More than 200 first responders assembled mass casualty receptions areas in Newark, and Coast Guard Station Sandy Hook, preparing to receive the reported injured passengers, said Cmdr. Kenneth Pierro, of Coast Guard Sector New York. But by 7 p.m. rescuers were unable to find the debris from the boats or lifeboats and crews were dismissed from the staging area set up at the Gateway National Recreation Area by the North Beach area of Sandy Hook.
After four hours of searching 638 square nautical miles, the Coast Guard was still unable to find any debris from the boat or the lifeboats.
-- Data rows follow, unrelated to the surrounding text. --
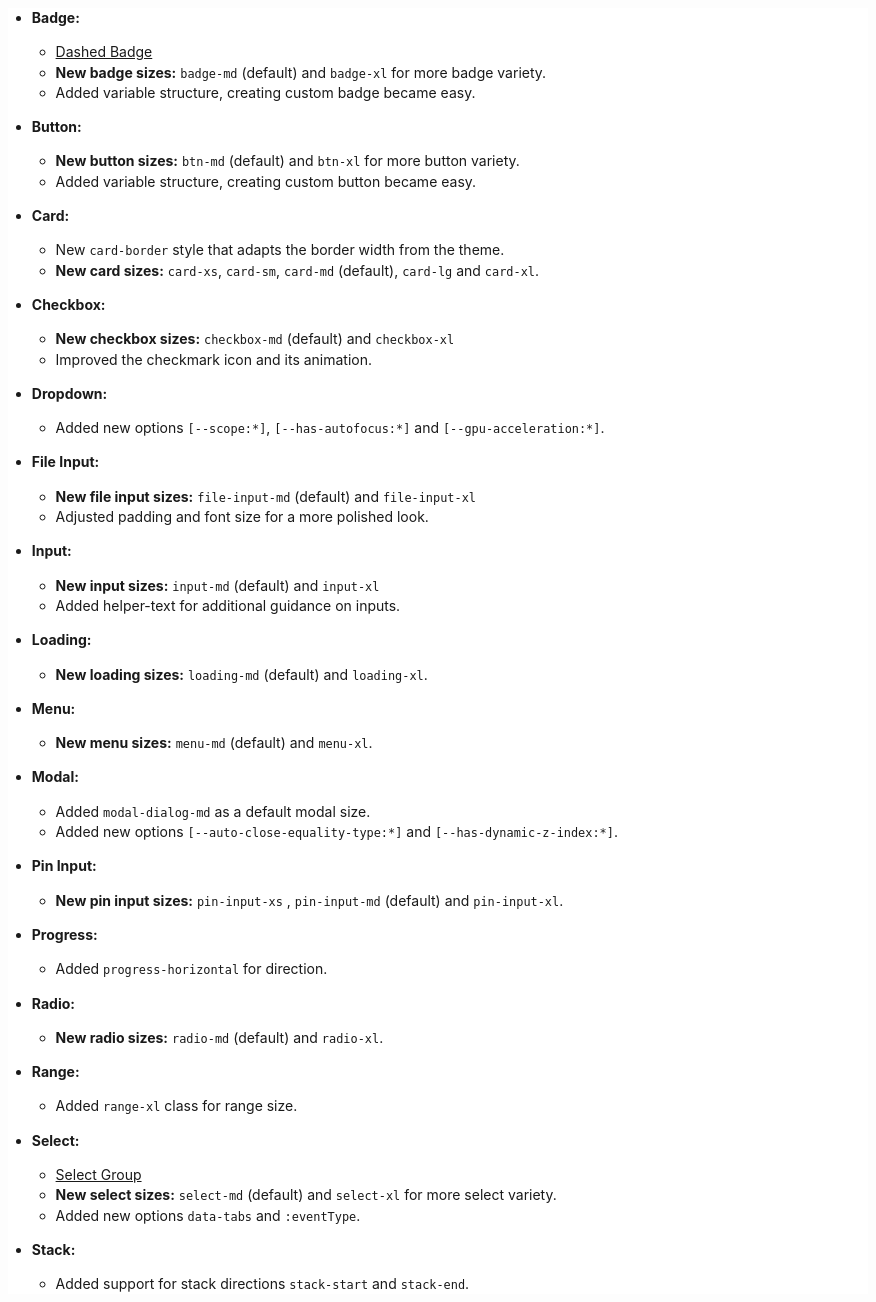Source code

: - **Badge:**
  - [Dashed Badge](https://flyonui.com/docs/components/badges/#dashed-badges/)
  - **New badge sizes:** `badge-md` (default) and `badge-xl` for more badge variety.
  - Added variable structure, creating custom badge became easy.

- **Button:**
  - **New button sizes:** `btn-md` (default) and `btn-xl` for more button variety.
  - Added variable structure, creating custom button became easy.

- **Card:**
  - New `card-border` style that adapts the border width from the theme.
  - **New card sizes:** `card-xs`, `card-sm`, `card-md` (default), `card-lg` and `card-xl`.

- **Checkbox:**
  - **New checkbox sizes:** `checkbox-md` (default) and `checkbox-xl`
  - Improved the checkmark icon and its animation.

- **Dropdown:**
  - Added new options `[--scope:*]`, `[--has-autofocus:*]` and `[--gpu-acceleration:*]`.
  
- **File Input:**
  - **New file input sizes:** `file-input-md` (default) and `file-input-xl`
  - Adjusted padding and font size for a more polished look.

- **Input:**
  - **New input sizes:** `input-md` (default) and `input-xl`
  - Added helper-text for additional guidance on inputs.

- **Loading:**
  - **New loading sizes:** `loading-md` (default) and `loading-xl`.

- **Menu:**
  - **New menu sizes:** `menu-md` (default) and `menu-xl`.

- **Modal:**
  - Added `modal-dialog-md` as a default modal size.
  - Added new options `[--auto-close-equality-type:*]` and `[--has-dynamic-z-index:*]`.

- **Pin Input:**
  - **New pin input sizes:** `pin-input-xs` , `pin-input-md` (default) and `pin-input-xl`.
  
- **Progress:**
  - Added `progress-horizontal` for direction.

- **Radio:**
  - **New radio sizes:** `radio-md` (default) and `radio-xl`.

- **Range:**
  - Added `range-xl` class for range size.

- **Select:**
  - [Select Group](https://flyonui.com/docs/forms/select/#select-group/)
  - **New select sizes:** `select-md` (default) and `select-xl` for more select variety.
  - Added new options `data-tabs` and `:eventType`.

- **Stack:**
  - Added support for stack directions `stack-start` and `stack-end`.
At 10 p.m. the search for the reported yacht was suspended and an investigation into the hoax call began.
“Many hoax calls, you can tell immediately,” Hitchen said at a morning Tuesday press conference. “This one was somewhat calm but was giving a convincing story as to what the nature of his emergency was.”
Monday’s hoax, made from an on-land radio, cost the Coast Guard an estimated $88,000 but that number is expected to increase.
“People like the attention they can cause by watching the helicopters and boats go out and actively search,” Hitchen said.
Making a false distress call is a federal crime that carries a penalty of five to 10 years in prison, a $250,000 fine and a reimbursement to the Coast Guard for the cost of the search.
“In addition to being a federal crime, false distress calls waste tax payer dollars, put Coast Guard and other first responders at unnecessary risk and can interfere with the Coast Guard’s ability to respond to actual distress at sea,” according to a written Coast Guard statement.
The Coast Guard is offering a reward of up to $3,000 for information leading to the prosecution of the person responsible for making a false distress or hoax calls to the U.S. Coast Guard.
The Coast Guard and other state and local agencies responded to more than 60 suspected hoax calls in the northern New Jersey, New York City and Hudson River region in 2011, according to a Coast Guard statement.
Last year rescuers dealt with a similar situation off the coast of Sandy Hook.
On June 14, 2011 an early morning distress call about a 33-foot sinking sailboat named Courtney Lynn led to a 10-hour search costing about $88,000.
About an hour later, the caller sent out another report stating the boat was 90 percent submerged and four boaters were transferring to a dinghy. The boat was never found and an investigation into the false distress call was launched. No one has been prosecuted.
The Coast Guard said it is investigating whether there is a connection between last year’s Sandy Hook hoax because of the similar antenna locations.